At our September meeting, we strongly reproached the student, and then I moved the student to a different faculty adviser. The original adviser wanted to stay on the committee, since that person has a strong investment in the outcome of the project. The student recently turned in the thesis to the new adviser, and used the Discussion section to passively-aggressively and arrogantly attack the original adviser's behavior on the project, veiling the attack as an analysis of what went wrong in the collaborative process. This catalyzed more meetings (without student this time), which resulted in our telling the student that if this behavior did not stop, we would not pass the thesis through the program and would initiate academic probation proceedings; the student backed down and revised the thesis to eliminate the veiled aggression.

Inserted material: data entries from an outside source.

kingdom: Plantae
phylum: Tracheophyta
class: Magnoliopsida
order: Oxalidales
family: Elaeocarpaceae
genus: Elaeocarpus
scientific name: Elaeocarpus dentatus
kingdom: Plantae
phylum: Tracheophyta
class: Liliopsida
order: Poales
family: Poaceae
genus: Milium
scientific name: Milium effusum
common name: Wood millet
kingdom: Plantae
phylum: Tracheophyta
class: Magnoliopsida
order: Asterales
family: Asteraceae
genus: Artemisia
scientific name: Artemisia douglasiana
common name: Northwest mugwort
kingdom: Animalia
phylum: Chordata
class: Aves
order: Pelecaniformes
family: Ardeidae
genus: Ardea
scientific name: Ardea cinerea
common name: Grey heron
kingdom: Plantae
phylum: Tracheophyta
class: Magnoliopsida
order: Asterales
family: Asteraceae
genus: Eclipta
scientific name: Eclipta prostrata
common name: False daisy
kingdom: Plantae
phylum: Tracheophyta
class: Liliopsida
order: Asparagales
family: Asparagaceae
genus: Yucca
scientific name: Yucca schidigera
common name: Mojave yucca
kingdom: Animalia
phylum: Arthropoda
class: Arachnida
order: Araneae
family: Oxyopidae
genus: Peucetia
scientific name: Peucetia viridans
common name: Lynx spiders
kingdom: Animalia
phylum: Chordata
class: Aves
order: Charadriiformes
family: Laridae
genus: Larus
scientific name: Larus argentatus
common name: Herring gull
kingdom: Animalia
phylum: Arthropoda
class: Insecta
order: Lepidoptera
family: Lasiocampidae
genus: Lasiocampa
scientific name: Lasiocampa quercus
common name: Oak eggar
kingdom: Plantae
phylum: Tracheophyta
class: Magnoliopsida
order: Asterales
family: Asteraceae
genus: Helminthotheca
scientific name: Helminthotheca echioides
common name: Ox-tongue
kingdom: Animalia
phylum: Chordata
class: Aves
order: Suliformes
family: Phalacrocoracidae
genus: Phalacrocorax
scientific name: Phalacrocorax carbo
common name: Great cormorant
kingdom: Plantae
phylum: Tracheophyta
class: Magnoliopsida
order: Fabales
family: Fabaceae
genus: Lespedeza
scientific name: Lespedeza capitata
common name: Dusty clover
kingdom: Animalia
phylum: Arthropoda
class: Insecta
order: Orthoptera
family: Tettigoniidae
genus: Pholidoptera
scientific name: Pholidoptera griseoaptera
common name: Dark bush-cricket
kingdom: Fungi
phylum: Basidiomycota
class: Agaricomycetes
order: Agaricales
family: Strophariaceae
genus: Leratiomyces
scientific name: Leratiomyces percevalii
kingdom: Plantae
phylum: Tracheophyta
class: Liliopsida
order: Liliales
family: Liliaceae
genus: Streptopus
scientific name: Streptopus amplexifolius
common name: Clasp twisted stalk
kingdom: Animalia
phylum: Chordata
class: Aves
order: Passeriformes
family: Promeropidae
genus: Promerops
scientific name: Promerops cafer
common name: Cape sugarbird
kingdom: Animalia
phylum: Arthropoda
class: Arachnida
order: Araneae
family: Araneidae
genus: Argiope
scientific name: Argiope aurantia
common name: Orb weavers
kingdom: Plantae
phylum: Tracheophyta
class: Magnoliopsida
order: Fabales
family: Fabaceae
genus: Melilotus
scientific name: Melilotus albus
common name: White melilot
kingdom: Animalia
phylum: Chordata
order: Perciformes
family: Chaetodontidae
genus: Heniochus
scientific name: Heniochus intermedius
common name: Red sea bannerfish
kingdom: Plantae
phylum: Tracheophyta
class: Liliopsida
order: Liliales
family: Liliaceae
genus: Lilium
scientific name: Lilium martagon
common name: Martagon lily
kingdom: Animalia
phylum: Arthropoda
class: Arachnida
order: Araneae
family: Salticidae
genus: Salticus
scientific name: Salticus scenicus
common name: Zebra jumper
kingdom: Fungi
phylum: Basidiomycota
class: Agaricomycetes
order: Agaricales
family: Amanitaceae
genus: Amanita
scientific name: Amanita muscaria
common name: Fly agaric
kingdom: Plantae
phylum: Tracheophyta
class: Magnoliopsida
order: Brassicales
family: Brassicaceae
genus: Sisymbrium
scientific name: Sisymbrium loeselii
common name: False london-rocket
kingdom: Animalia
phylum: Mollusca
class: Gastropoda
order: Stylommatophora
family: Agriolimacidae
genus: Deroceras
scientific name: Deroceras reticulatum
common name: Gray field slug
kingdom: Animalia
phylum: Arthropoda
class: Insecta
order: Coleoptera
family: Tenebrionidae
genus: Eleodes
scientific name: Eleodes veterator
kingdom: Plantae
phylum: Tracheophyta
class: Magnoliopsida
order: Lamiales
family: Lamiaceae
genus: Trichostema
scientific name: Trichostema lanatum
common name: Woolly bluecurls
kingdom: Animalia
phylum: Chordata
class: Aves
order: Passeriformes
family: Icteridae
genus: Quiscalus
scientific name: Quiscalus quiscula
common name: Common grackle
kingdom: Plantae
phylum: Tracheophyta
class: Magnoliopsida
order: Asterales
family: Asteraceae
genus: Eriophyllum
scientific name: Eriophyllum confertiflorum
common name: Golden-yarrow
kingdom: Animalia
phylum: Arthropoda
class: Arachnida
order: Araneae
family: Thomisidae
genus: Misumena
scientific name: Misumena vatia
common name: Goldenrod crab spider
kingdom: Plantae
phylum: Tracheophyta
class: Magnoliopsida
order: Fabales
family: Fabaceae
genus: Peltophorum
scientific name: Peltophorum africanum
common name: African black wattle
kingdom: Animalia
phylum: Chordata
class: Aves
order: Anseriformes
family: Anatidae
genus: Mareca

In retrospect, you were all right; I should have put the student on academic probation back in September. Although I supported and continue to strongly support the original faculty adviser, I don't think I came down hard enough on the student at the outset. I learned a lesson, and will handle students like these differently in the future.

Yep, if a similar situation arises, I would tell the student either do everything necessary to get back into the good graces of his original advisor (and be damn glad original advisor was still willing to work with him) or they would be out of the program. I think allowing the student to go to the backup advisor was interpreted by him as a sign of weakness, which is why he felt free to include the obnoxious discussion part of the thesis.

Every grad student is going to be clueless (though this dude appears pathological), but if the initial set of prods doesn't work, then it should be come-to-Jesus time.